Boxxed 2 hours ago | parent | next [-]

> And from an investor perspective, as a group they have underperformed the S&P 500.

This should be kind of obvious -- if they are avoiding doing awful things in the name of money, then they are leaving something on the table. You can't have your cake and eat it too. This is why the real solution is some kind of governance/regulation, because otherwise the market incentivizes being awful.

elictronic an hour ago | parent | next [-]

As a note, Wells Fargo is underperforming for doing terrible things and getting caught multiple times.

mtoner23 2 hours ago | parent | prev | next [-]

well, eric's book tries to make the point that these good companies DO overperform the market. after reading the book this past week, im not convinced. feels like heavy selection bias.

danielmarkbruce an hour ago | parent | prev | next [-]

Actually you can have your cake and eat it too. Market incentives aren't awful in most cases. The worst incentives are actually stock standard owner/manager misalignment (or "principal agent problem") whereby the agents are short term oriented because they are comped that way.

eries an hour ago | parent | prev | next [-]

I want to appreciate you for this comment, even though I disagree with it, because this is a really articulate version of the conventional wisdom that I think all of us have imbibed since before we could talk.

nradov 2 hours ago | parent | prev | next [-]

I don't understand your comment.
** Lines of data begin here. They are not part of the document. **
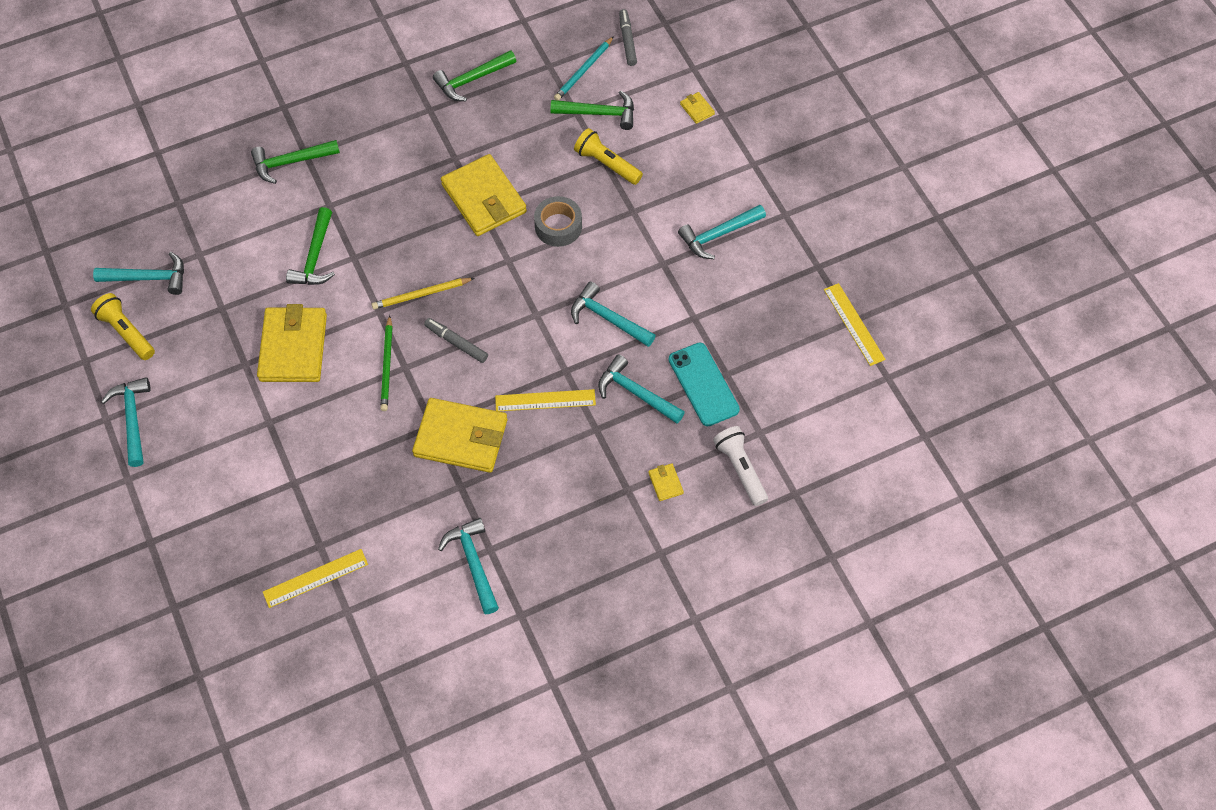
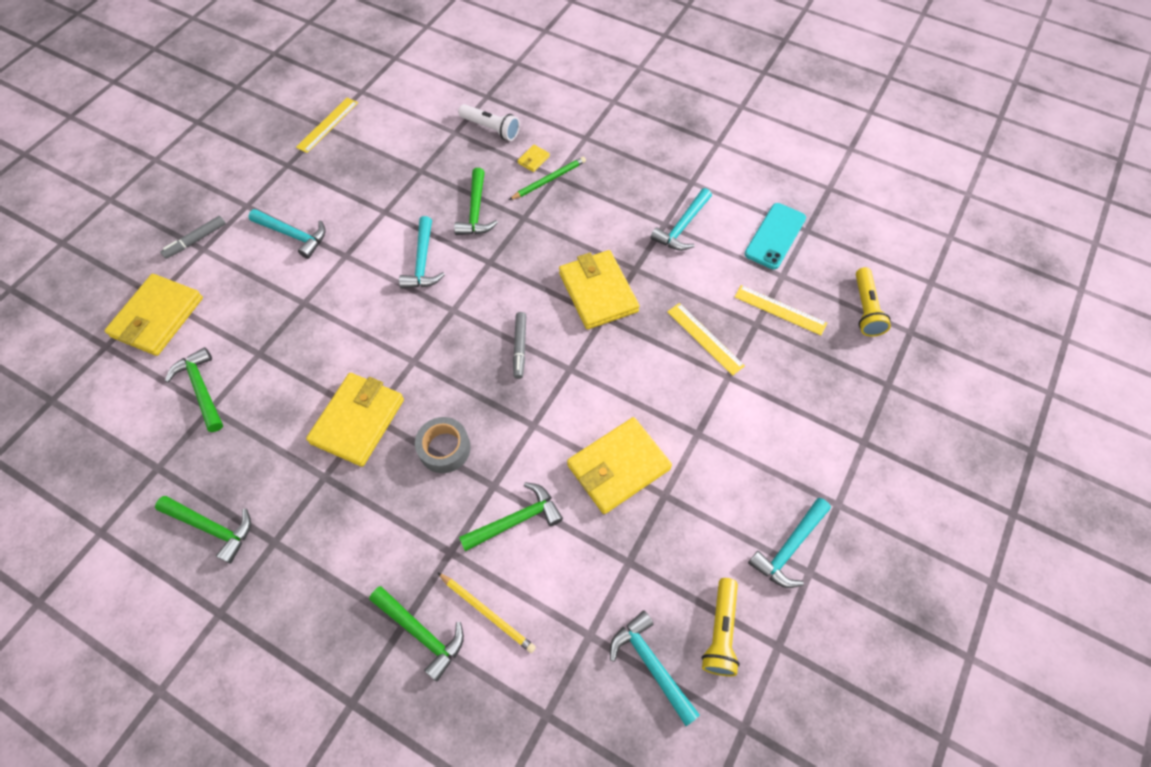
camera: 125 degrees left, 0 degrees up
(387, 366) = (578, 382): green pencil -> green pencil (549, 180)
(421, 295) = (493, 403): yellow pencil -> yellow pencil (487, 612)
(545, 400) = (524, 260): yellow ruler -> yellow ruler (705, 338)
(558, 226) = (353, 346): grey tape -> grey tape (444, 448)
(583, 71) = (150, 433): turquoise pencil -> none
(607, 164) = (261, 349): yellow flashlight -> yellow flashlight (865, 309)
(627, 41) = (91, 418): grey marker -> grey marker (196, 240)
(636, 393) = (476, 211): turquoise hammer -> green hammer
(697, 109) = (158, 317): yellow wallet -> yellow wallet, size x2.46
(703, 384) = (439, 178): turquoise phone -> turquoise phone (775, 236)
(740, 469) = (491, 128): white flashlight -> white flashlight turned 90 degrees counterclockwise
Companies like Netflix, Old Dominion Freight Line, Nvidia, Comfort Systems USA, and Intuitive Surgical have all significantly outperformed the S&P 500. What "awful" things have they done in the name of money?

bsammon an hour ago | parent [-]

https://en.wikipedia.org/wiki/Criticism_of_Netflix

https://en.wikipedia.org/wiki/Nvidia#Controversies

https://en.wikipedia.org/wiki/Comfort_Systems_USA#Anti-union...

https://en.wikipedia.org/wiki/Intuitive_Surgical#Lawsuits

Depending on your political leanings, you may pick and choose which of these you consider "awful".

Didn't find anything in my five-minute scan for Old Dominion.

an hour ago | parent | prev [-]
[deleted]
eries 2 hours ago | parent | prev [-]

yeah, this is very much the challenge with writing any kind of business book: the book is frozen in time yet the companies grow and change. I tried really really hard not to put any company up on a pedestal, or even make any forward-looking predictions, but merely to show how each company illustrates a specific concept from the book.